En cambio, desde la extrema izquierda identitaria esto ha vuelto a cobrar fuerza y a veces reavivamos sin darnos cuenta un modelo supremacista. Cuando muchas personas se acogen a su identidad como personas negras para decirle a los blancos que no pueden hablar o escribir sobre ellos, el riesgo ya no es solo importar la palabra “raza” de Estados Unidos, sino incurrir en un supremacismo. Debemos aprender a decir “dejen de decirnos que no podemos hablar porque somos blancos”, porque esto está llegando a puntos insoportables. Ya tenemos aquí una extrema derecha lo suficientemente peligrosa como para importar modelos invertidos de sus propias características. No hay que caer en estas simplificaciones.

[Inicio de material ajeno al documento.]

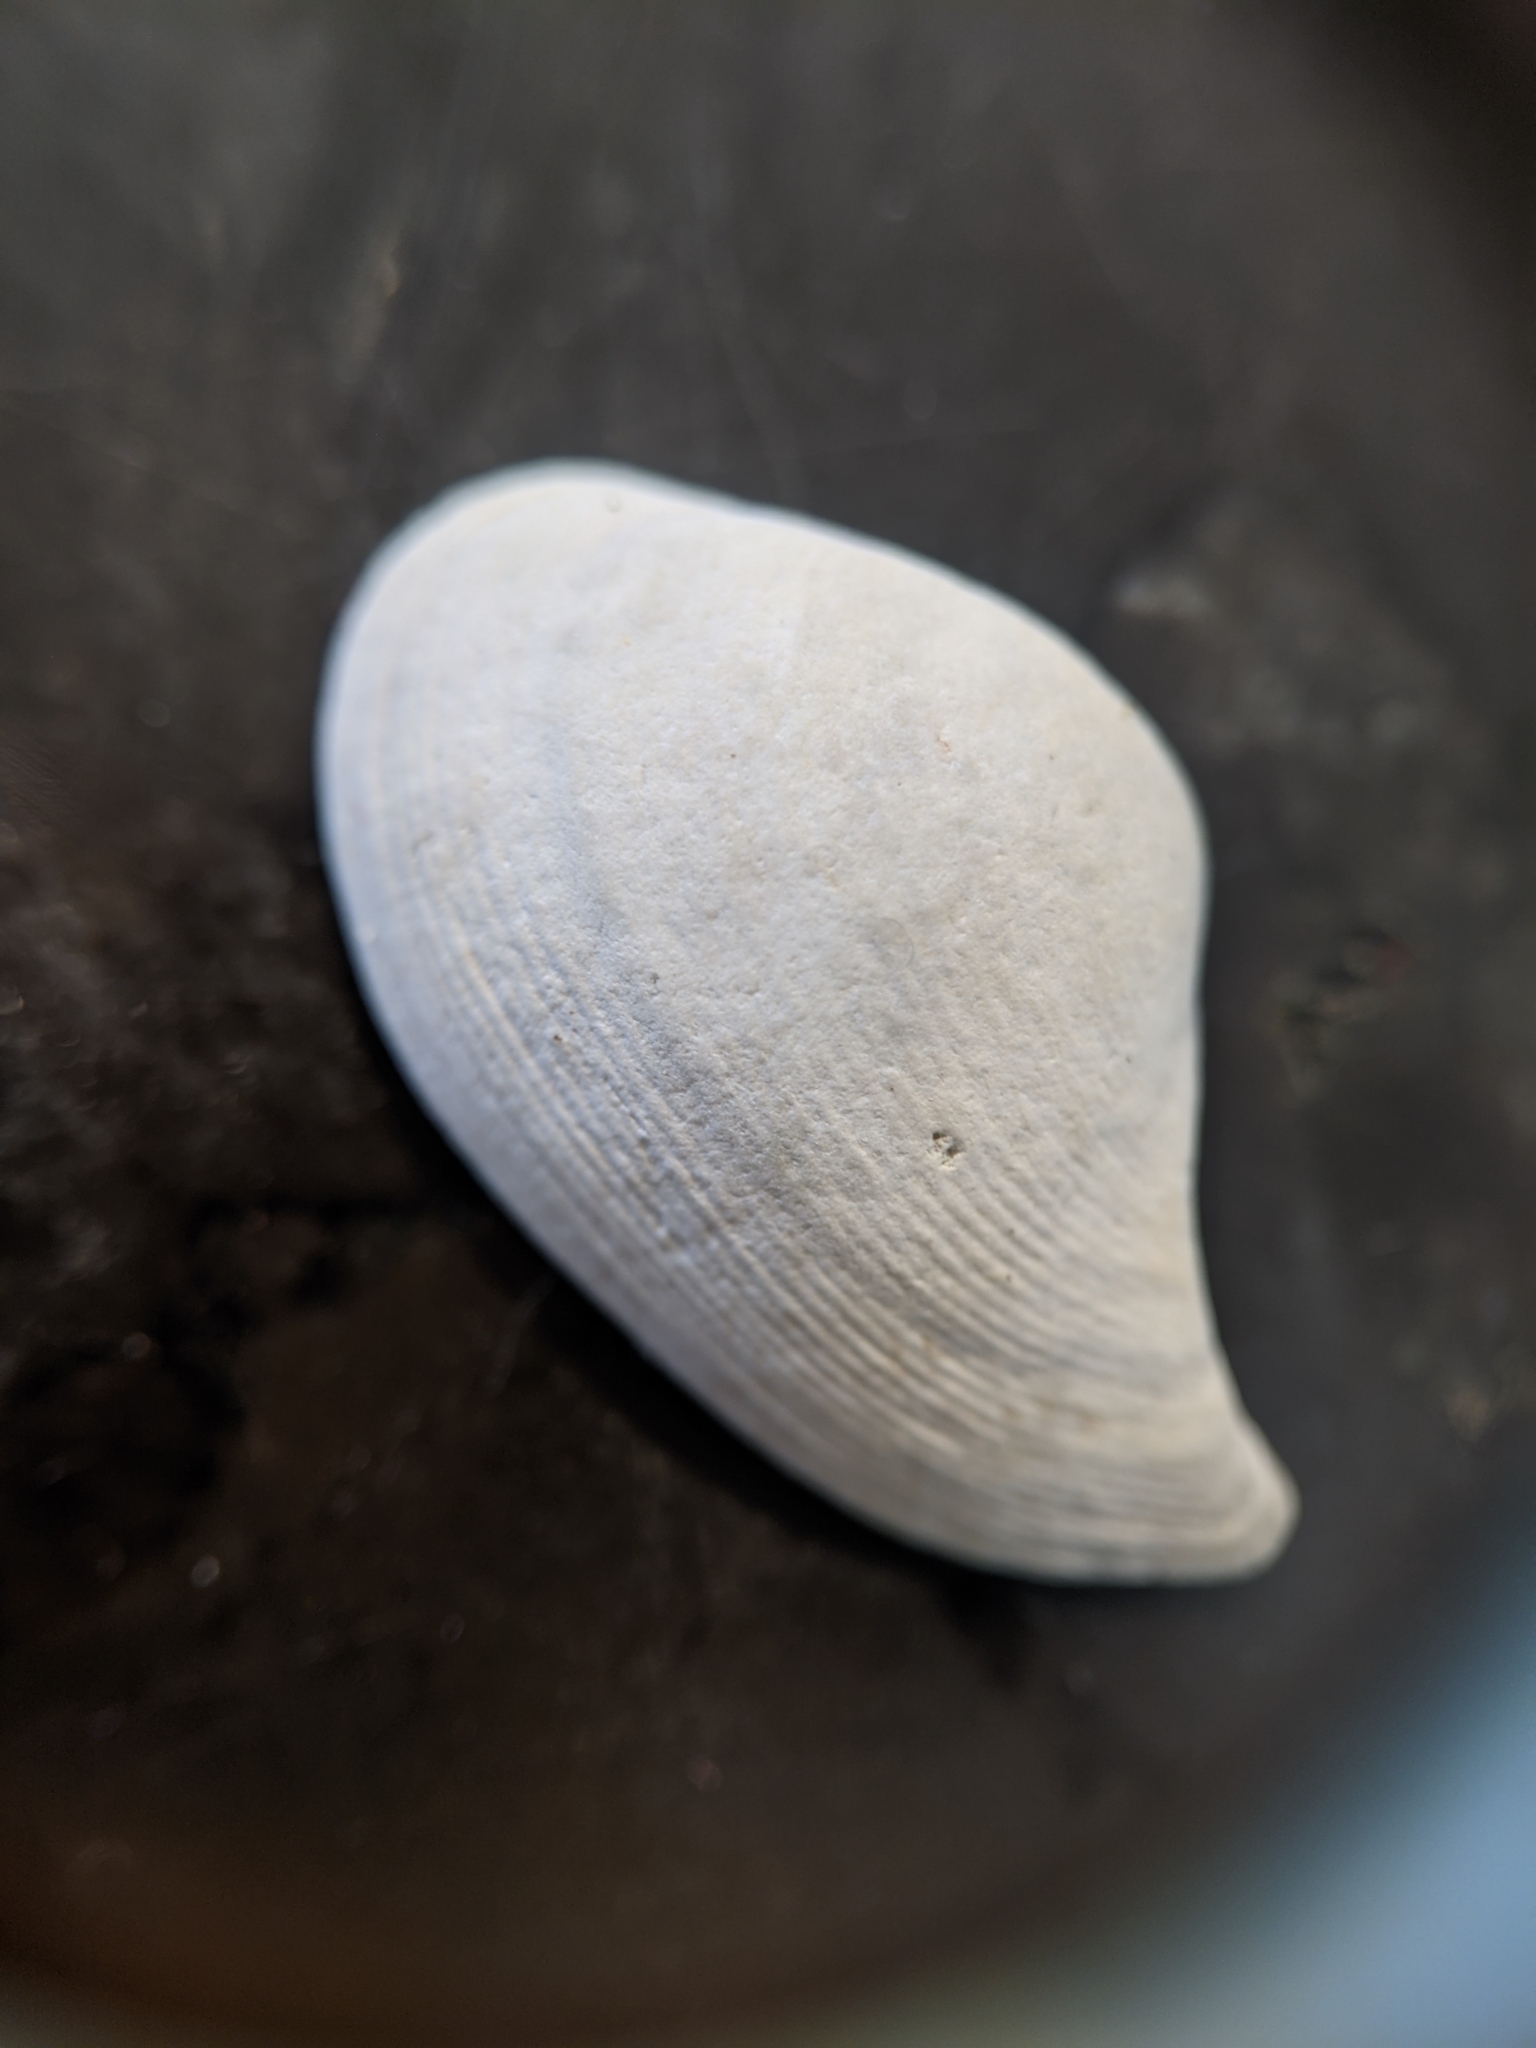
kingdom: Animalia
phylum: Mollusca
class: Bivalvia
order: Nuculanida
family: Nuculanidae
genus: Saccella
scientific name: Saccella penderi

-¿Corren malos tiempos para la escucha?
-Nuestras democracias están pasando un momento muy complicado de desestabilización y polarización. Lo vimos con especial claridad en las últimas elecciones americanas: todo se remitía a los enfrentamientos entre partidos, la gente no se escuchaba. Lo hemos visto también con la crisis del Coronavirus: la gente ya no cree en los mismos relatos, existen visiones muy contrarias sobre el pasado, sobre la ciencia, sobre las vacunas, sobre lo que ocurre a nivel internacional. Nos movilizamos por estos relatos distintos y es muy fácil que acaben por enfrentarnos entre nosotros, por lo tanto, es importante no añadir a este marco una fractura generacional, seguir utilizando un vocabulario común que nos permita conversar. De generación a generación no veremos las cosas de la misma manera -¡por suerte!- y cada vez observaremos grupos más amplios de jóvenes que buscan la igualdad, abogan por el antirracismo y que empiezan a lanzar autos de fe. Pero hay cosas en el mundo muy graves en términos de tiempo y energía como para querer prohibir las obras de teatro en la Sorbona o pretender quemar un cuadro antirracista porque la pintora era blanca y no negra. No se puede perder tiempo censurando a artistas progresistas mientras en el mundo siga habiendo divisiones y desigualdades tan importantes.